Take a look here at the loop section - http://en.wikipedia.org/wiki/ARM_architecture
Basically you'll want something like:
void brighten(unsigned char* src, unsigned char* dst, int numPixels, int intensity) {
asm volatile (
"\t mov r3, #0\n"
"Lloop:\n"
"\t cmp r3, %2\n"
"\t bge Lend\n"
"\t ldrb r4, [%0, r3]\n"
"\t add r4, r4, %3\n"
"\t strb r4, [%1, r3]\n"
"\t add r3, r3, #1\n"
"\t b Lloop\n"
"Lend:\n"
: "=r"(src), "=r"(dst), "=r"(numPixels), "=r"(intensity)
: "0"(src), "1"(dst), "2"(numPixels), "3"(intensity)
: "cc", "r3", "r4");
}
Update:
And here's that NEON version:
void brighten_neon(unsigned char* src, unsigned char* dst, int numPixels, int intensity) {
asm volatile (
"\t mov r4, #0\n"
"\t vdup.8 d1, %3\n"
"Lloop2:\n"
"\t cmp r4, %2\n"
"\t bge Lend2\n"
"\t vld1.8 d0, [%0]!\n"
"\t vqadd.s8 d0, d0, d1\n"
"\t vst1.8 d0, [%1]!\n"
"\t add r4, r4, #8\n"
"\t b Lloop2\n"
"Lend2:\n"
: "=r"(src), "=r"(dst), "=r"(numPixels), "=r"(intensity)

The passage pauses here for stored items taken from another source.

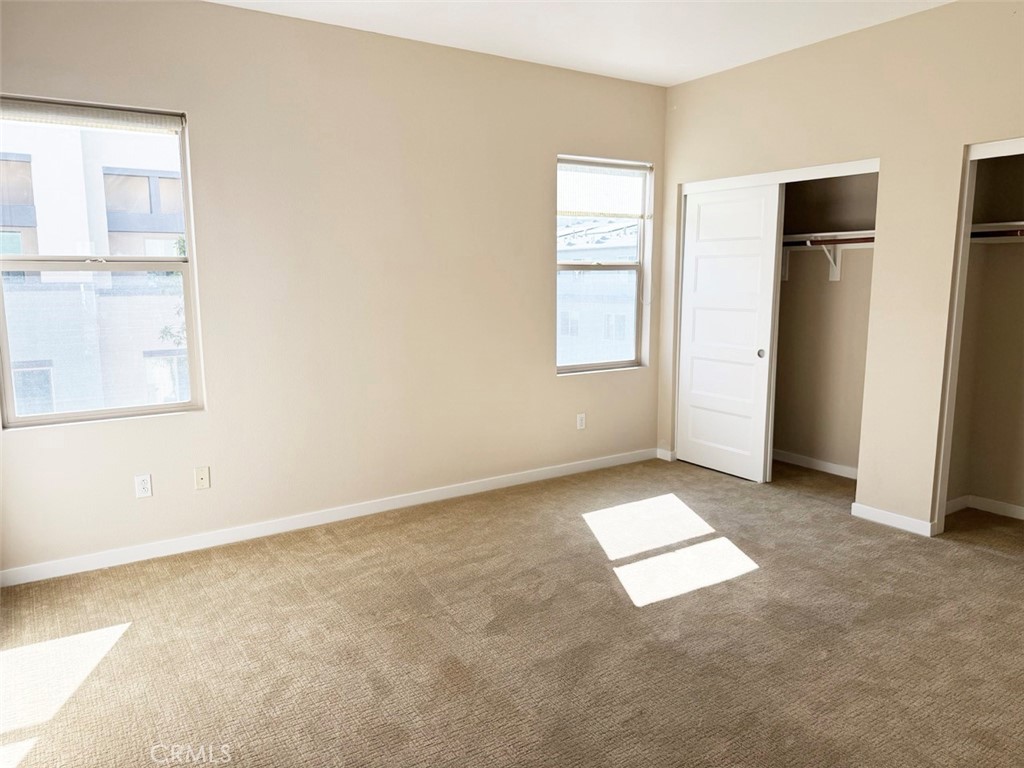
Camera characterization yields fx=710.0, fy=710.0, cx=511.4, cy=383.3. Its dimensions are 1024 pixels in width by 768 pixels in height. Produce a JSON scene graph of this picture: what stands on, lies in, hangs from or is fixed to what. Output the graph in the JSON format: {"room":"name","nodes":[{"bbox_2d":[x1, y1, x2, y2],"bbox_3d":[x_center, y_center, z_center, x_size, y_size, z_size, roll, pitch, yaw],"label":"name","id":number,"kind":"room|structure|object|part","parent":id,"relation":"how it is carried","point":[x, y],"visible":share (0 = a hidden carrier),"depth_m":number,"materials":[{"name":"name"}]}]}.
{"room":"bedroom","nodes":[
{"label":"bedroom","id":0,"kind":"room"},
{"bbox_2d":[0,0,667,578],"bbox_3d":[-0.766,-0.597,4.222,4.808,2.757,0.161,-6,10,-33],"label":"left wall","id":1,"kind":"structure","parent":0,"point":[541,272],"depth_m":3.95,"materials":[{"name":"beige paint"}]},
{"bbox_2d":[0,95,203,427],"bbox_3d":[-2.078,-0.568,3.482,0.908,1.490,0.099,-6,10,-33],"label":"window","id":2,"kind":"structure","parent":1,"relation":"in","point":[191,405],"depth_m":3.54,"materials":[{"name":"clear"}]},
{"bbox_2d":[0,98,183,134],"bbox_3d":[-1.993,-1.232,3.261,0.885,0.100,0.051,-6,10,-33],"label":"window blind","id":3,"kind":"object","parent":2,"relation":"attached to","point":[56,121],"visible":0.99,"depth_m":3.27,"materials":[{"name":"white fabric"}]},
{"bbox_2d":[134,474,152,498],"bbox_3d":[-1.851,0.515,3.566,0.071,0.115,0.008,-6,10,-33],"label":"wall socket","id":4,"kind":"object","parent":1,"relation":"attached to","point":[143,491],"visible":0.99,"depth_m":3.56,"materials":[{"name":"white plastic"}]},
{"bbox_2d":[194,466,210,489],"bbox_3d":[-1.618,0.494,3.713,0.070,0.114,0.016,-6,10,-33],"label":"wall plate","id":5,"kind":"object","parent":1,"relation":"attached to","point":[202,480],"visible":0.98,"depth_m":3.71,"materials":[{"name":"beige plastic"}]},
{"bbox_2d":[0,447,654,586],"bbox_3d":[-0.717,0.728,4.340,4.446,0.085,0.014,-6,10,-33],"label":"baseboard","id":6,"kind":"structure","parent":1,"relation":"attached to","point":[22,581],"depth_m":3.97,"materials":[{"name":"white paint"}]},
{"bbox_2d":[576,412,585,429],"bbox_3d":[0.497,0.270,5.079,0.070,0.115,0.008,-6,10,-33],"label":"wall socket","id":7,"kind":"object","parent":1,"relation":"attached to","point":[579,422],"visible":0.99,"depth_m":5.07,"materials":[{"name":"white plastic"}]},
{"bbox_2d":[555,155,651,373],"bbox_3d":[0.631,-0.841,5.172,0.885,1.521,0.105,-6,10,-33],"label":"window","id":8,"kind":"structure","parent":1,"relation":"in","point":[613,362],"depth_m":5.26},
{"bbox_2d":[558,158,649,218],"bbox_3d":[0.638,-1.365,4.999,0.823,0.376,0.049,-6,10,-33],"label":"window blind","id":9,"kind":"object","parent":8,"relation":"attached to","point":[615,211],"visible":0.95,"depth_m":4.99,"materials":[{"name":"white fabric"}]},
{"bbox_2d":[0,453,1023,767],"bbox_3d":[0.668,1.071,2.654,6.023,0.105,4.763,-6,10,-33],"label":"carpet floor","id":10,"kind":"structure","parent":0,"point":[658,616],"depth_m":2.78,"materials":[{"name":"beige carpet"}]},
{"bbox_2d":[211,0,951,86],"bbox_3d":[0.512,-1.740,2.132,5.511,0.121,4.670,-6,10,-33],"label":"ceiling","id":11,"kind":"structure","parent":0,"point":[492,26],"depth_m":3.85,"materials":[{"name":"white paint"}]},
{"bbox_2d":[771,170,878,476],"bbox_3d":[1.972,-0.699,4.767,0.746,2.750,1.606,-6,10,-33],"label":"closet back wall","id":12,"kind":"structure","parent":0,"point":[842,289],"depth_m":5.05,"materials":[{"name":"beige paint"}]},
{"bbox_2d":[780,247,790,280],"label":"shelf bracket","id":13,"kind":"object","parent":12,"relation":"attached to","point":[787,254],"visible":0.34,"depth_m":5.14,"materials":[{"name":"white"}]},
{"bbox_2d":[771,449,856,478],"bbox_3d":[2.227,0.591,5.106,0.015,0.082,1.683,-6,10,-33],"label":"baseboard","id":14,"kind":"structure","parent":12,"relation":"attached to","point":[830,465],"depth_m":5.14,"materials":[{"name":"white paint"}]},
{"bbox_2d":[781,230,875,245],"bbox_3d":[2.102,-0.969,4.757,0.384,0.075,1.433,-6,10,-33],"label":"closet shelf","id":15,"kind":"object","parent":12,"relation":"attached to","point":[849,233],"visible":0.52,"depth_m":4.73,"materials":[{"name":"white wood"}]},
{"bbox_2d":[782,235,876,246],"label":"closet rod","id":16,"kind":"object","parent":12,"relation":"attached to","point":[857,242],"visible":0.44,"depth_m":4.64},
{"bbox_2d":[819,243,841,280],"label":"shelf bracket","id":17,"kind":"object","parent":12,"relation":"attached to","point":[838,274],"visible":0.77,"depth_m":4.87,"materials":[{"name":"white metal"}]},
{"bbox_2d":[658,1,1023,534],"bbox_3d":[2.373,-0.523,3.593,0.134,2.755,4.406,-6,10,-33],"label":"right wall","id":18,"kind":"structure","parent":0,"point":[950,140],"depth_m":3.89,"materials":[{"name":"beige paint"}]},
{"bbox_2d":[656,447,675,461],"bbox_3d":[1.171,0.542,5.451,0.015,0.083,0.174,-6,10,-33],"label":"baseboard","id":19,"kind":"structure","parent":18,"relation":"attached to","point":[668,459],"depth_m":5.44,"materials":[{"name":"white paint"}]},
{"bbox_2d":[677,184,780,481],"bbox_3d":[1.483,-0.356,4.977,0.059,1.991,0.764,-6,10,-33],"label":"sliding closet door","id":20,"kind":"structure","parent":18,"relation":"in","point":[738,252],"depth_m":4.93,"materials":[{"name":"white paint"}]},
{"bbox_3d":[1.686,-0.209,4.835,0.035,0.059,0.045,-6,10,-33],"label":"pull","id":21,"kind":"part","parent":20,"relation":"part of","materials":[{"name":"metal"}]},
{"bbox_2d":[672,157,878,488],"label":"closet door frame","id":22,"kind":"structure","parent":18,"relation":"attached to","point":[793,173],"depth_m":4.50,"materials":[{"name":"white paint"}]},
{"bbox_2d":[849,501,935,536],"bbox_3d":[2.138,0.765,4.006,0.014,0.081,0.464,-6,10,-33],"label":"baseboard","id":23,"kind":"structure","parent":18,"relation":"attached to","point":[876,510],"depth_m":3.99,"materials":[{"name":"white paint"}]},
{"bbox_2d":[934,137,1023,535],"bbox_3d":[2.813,-0.127,3.202,0.649,2.073,1.433,-6,10,-33],"label":"closet door frame","id":24,"kind":"structure","parent":18,"relation":"attached to","point":[1001,149],"depth_m":3.69,"materials":[{"name":"white paint"}]},
{"bbox_2d":[946,153,1023,520],"bbox_3d":[2.984,-0.466,3.491,0.706,2.679,1.477,-6,10,-33],"label":"closet wall","id":25,"kind":"structure","parent":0,"point":[1020,353],"depth_m":4.14,"materials":[{"name":"beige paint"}]},
{"bbox_2d":[945,494,1023,520],"bbox_3d":[3.023,0.806,3.696,0.377,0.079,1.421,-6,10,-33],"label":"baseboard","id":26,"kind":"structure","parent":25,"relation":"attached to","point":[1022,510],"depth_m":4.20,"materials":[{"name":"white paint"}]},
{"bbox_2d":[969,221,1023,239],"bbox_3d":[2.902,-0.778,3.594,0.365,0.096,1.218,-6,10,-33],"label":"closet shelf","id":27,"kind":"object","parent":25,"relation":"attached to","point":[986,224],"visible":0.71,"depth_m":3.90,"materials":[{"name":"white wood"}]},
{"bbox_2d":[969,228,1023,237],"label":"closet rod","id":28,"kind":"object","parent":25,"relation":"attached to","point":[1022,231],"visible":0.61,"depth_m":3.80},
{"label":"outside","id":29,"kind":"structure","parent":0,"visible":0},
{"bbox_2d":[0,123,187,418],"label":"building","id":30,"kind":"structure","parent":29,"point":[32,358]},
{"bbox_2d":[557,217,638,367],"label":"neighboring building","id":31,"kind":"structure","parent":29,"point":[575,257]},
{"label":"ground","id":32,"kind":"structure","parent":29,"visible":0},
{"bbox_2d":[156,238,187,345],"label":"tree","id":33,"kind":"object","parent":32,"relation":"on","point":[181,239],"visible":0.12,"depth_m":9.78,"materials":[{"name":"green plant"}]}
]}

: "0"(src), "1"(dst), "2"(numPixels), "3"(intensity)
: "cc", "r4", "d1", "d0");
}
So this NEON version will do 8 at a time. It does however not check that numPixels
is divisible by 8 so you'd definitely want to do that otherwise things will go wrong! Anyway, it's just a start at showing you what can be done. Notice the same number of instructions, but action on eight pixels of data at once. Oh and it's got the saturation in there as well that I assume you would want.